THE HISTORY OF THE MACARON
The history of the Ladurée Macaron begins with Pierre Desfontaines, little cousin of Louis Ernest Ladurée, who in the middle of the 19th century, had the good idea to put the macaroon shells together two by two and garnish them with a tasty ganache. Since that time, the recipe has not changed.
It all begins with whole blanched almonds from California – the world centre for almonds – that are ground and mixed with confectioner’s sugar. Egg whites are whisked until peaks form and natural food colourings are added to give the macarons their subtle colours. (The colour is mixed in at this point so that it is perfectly uniform.) As much as taste, colour is essential.
Then an Italian meringue is made by heating a mixture of water and caster sugar to 120°C (248°F) and pouring it into the beaten egg whites. At Ladurée it’s always an Italian meringue because it gives the finished macarons their glossy appearance. (You can see this when the macaron shells come out of the oven all shiny.) Then the mix of ground almonds and sugar is added to the meringue, and the macaron mix (or appareil as it’s known in French) is ready.
The device is poured into a hopper. This is the only step that is not carried out manually, because only a machine can obtain an exact calibration and form regular and identical shells to each other. The 14 flavours of macaroons and the 5 Incredible are made daily. This is always done lighter or darker throughout the day so that the colours of the first do not rub off on the following.
Passing through the hopper, the appliance is distributed in small circles on the baking sheets covered with parchment paper.
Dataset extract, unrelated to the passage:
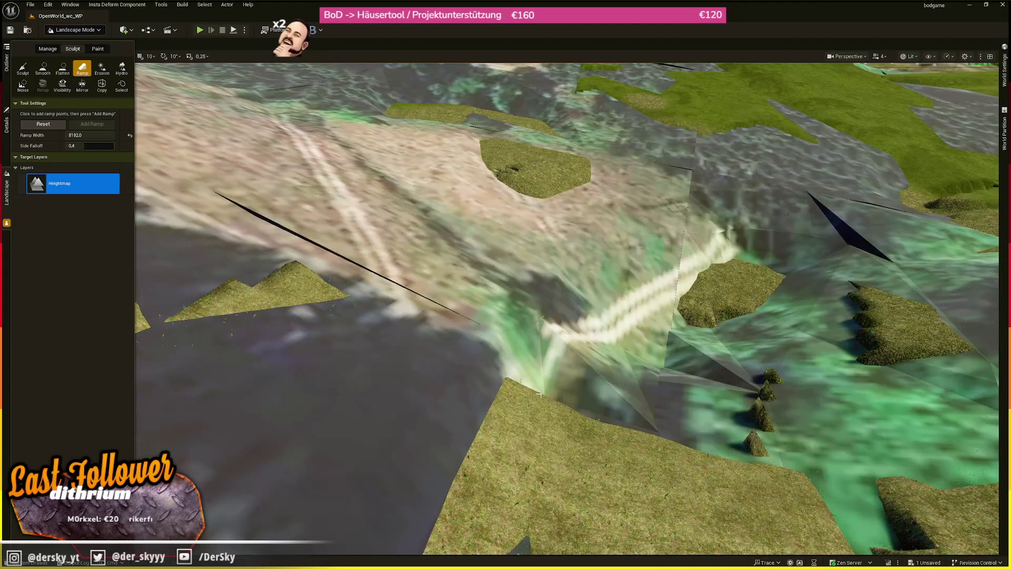
Carve another ramp into the terrain and place both points of a further ramp.
{"action": "left_click", "coordinate": [540, 394]}
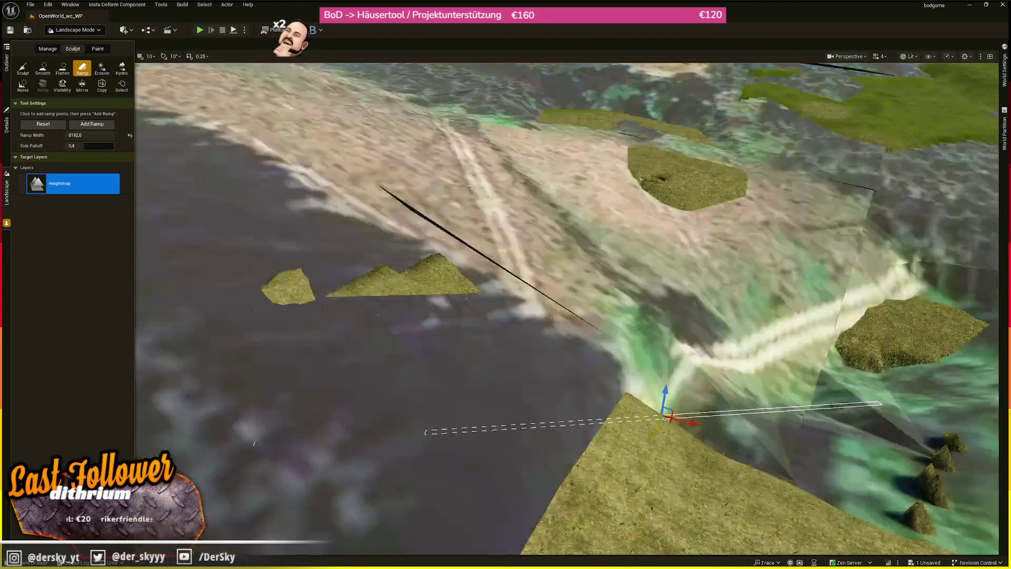
{"action": "left_click", "coordinate": [434, 173]}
Lightly tap the baking sheet so that the macaroons finish spreading. Then place in the oven for 20 to 25 minutes. The exact temperature of the oven is a well-kept secret, we just know that it should not be too hot so as not to colour the hulls. When they come out of the oven, half of them will be peeled off, those that will be filled. The other half will wisely wait for the caping stage.
An entire room is devoted to the filling (which consists of adding the ganache or the jam between the two shells). Everything is done by hand once again. It takes an impressive dexterity to deposit, with the socket, the right quantity.
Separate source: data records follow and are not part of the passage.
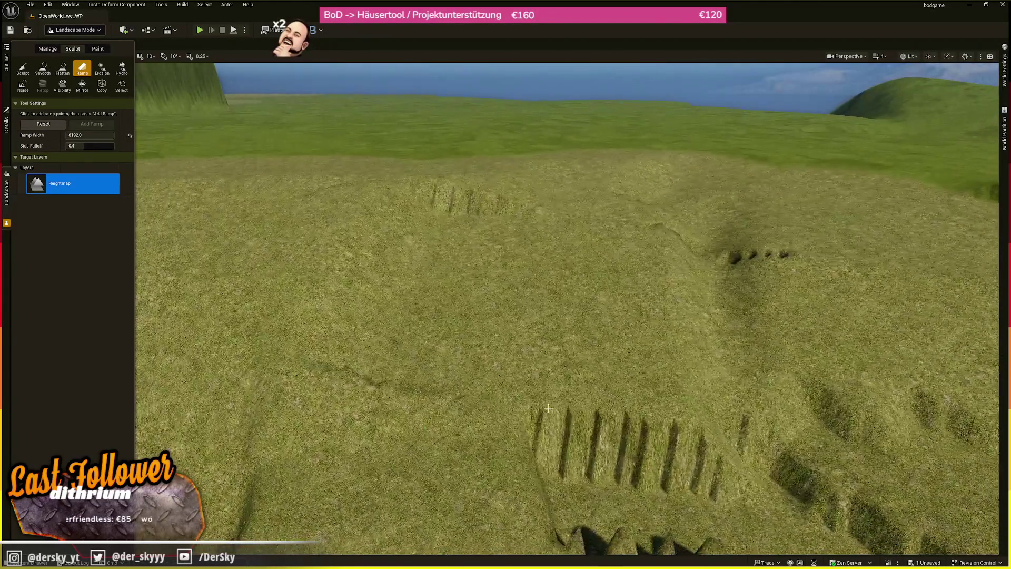
{"action": "left_click", "coordinate": [474, 397]}
{"action": "left_click", "coordinate": [472, 185]}
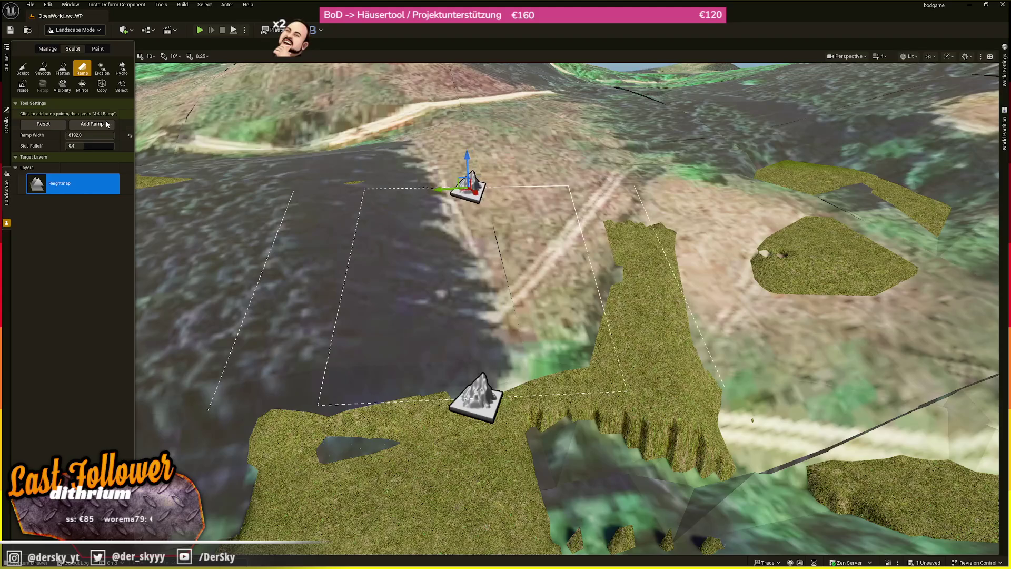
Clear the pending points and carve a sloped trench among the cliffs with a reshaped lower point.
{"action": "left_click", "coordinate": [47, 124]}
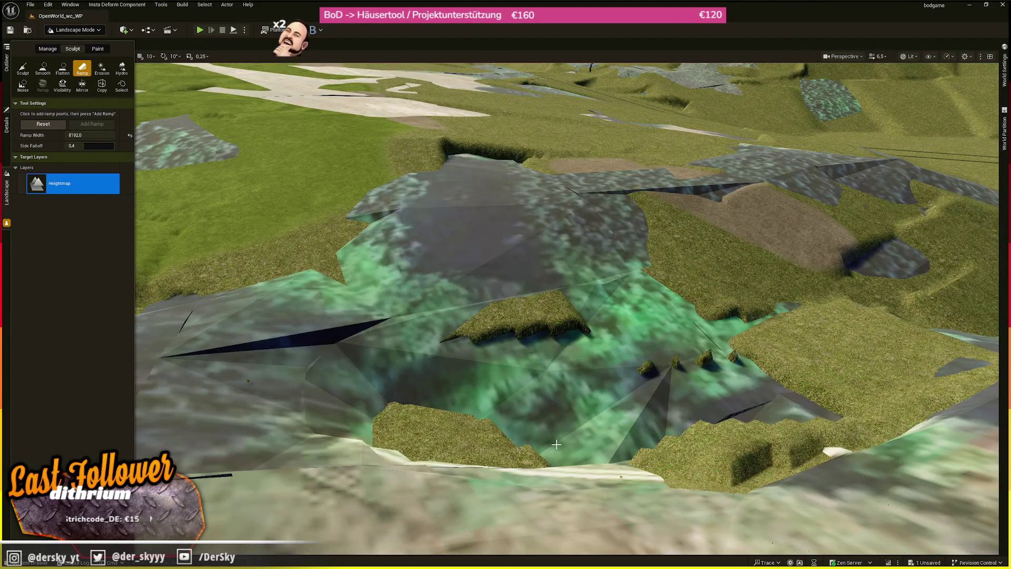
{"action": "scroll", "coordinate": [559, 444], "scroll_direction": "up", "scroll_amount": 10}
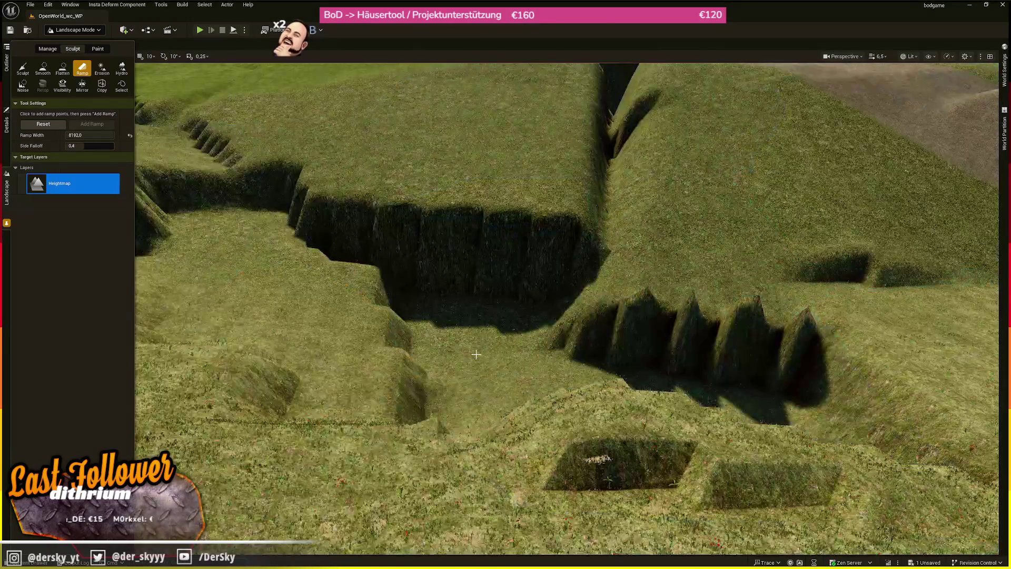
{"action": "left_click", "coordinate": [476, 354]}
{"action": "left_click", "coordinate": [509, 212]}
{"action": "left_click", "coordinate": [480, 342]}
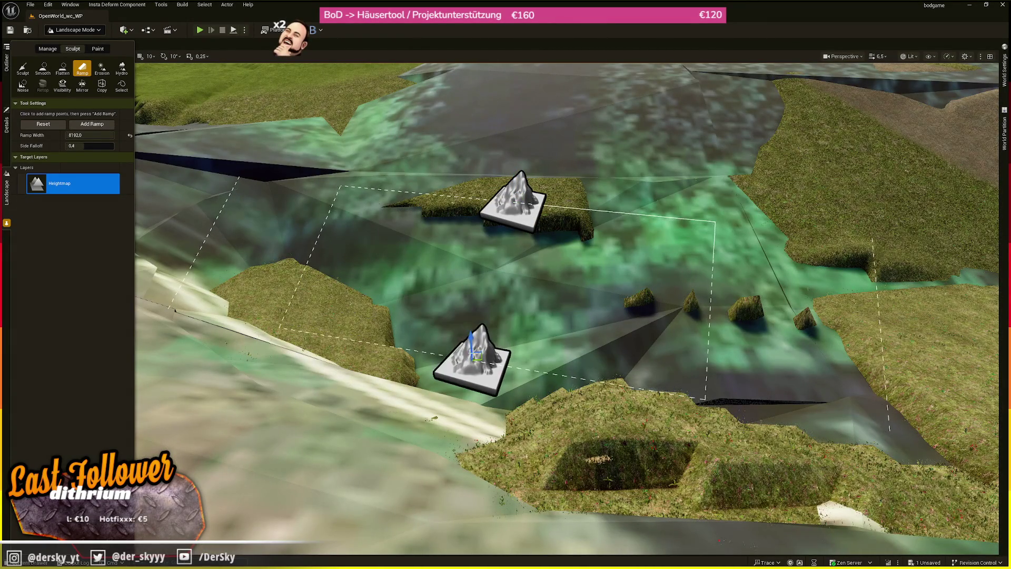
{"action": "scroll", "coordinate": [474, 327], "scroll_direction": "down", "scroll_amount": 5}
{"action": "left_click_drag", "start_coordinate": [485, 311], "coordinate": [485, 292]}
{"action": "left_click", "coordinate": [92, 124]}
The jams that are used for filling (for example for raspberry and blackcurrant macaroons) are denser than those that we eat. Their development is delicate because they must not soak the hull. This is the success of Ladurée: the constant attention to detail. Then comes the last step: the caping, also called sandwiching. It is a question of joining the second hull. After a night in a cold room, all you have to do is wrap these little sweets in pretty boxes in powdery colours. They will leave in stride in shops across France.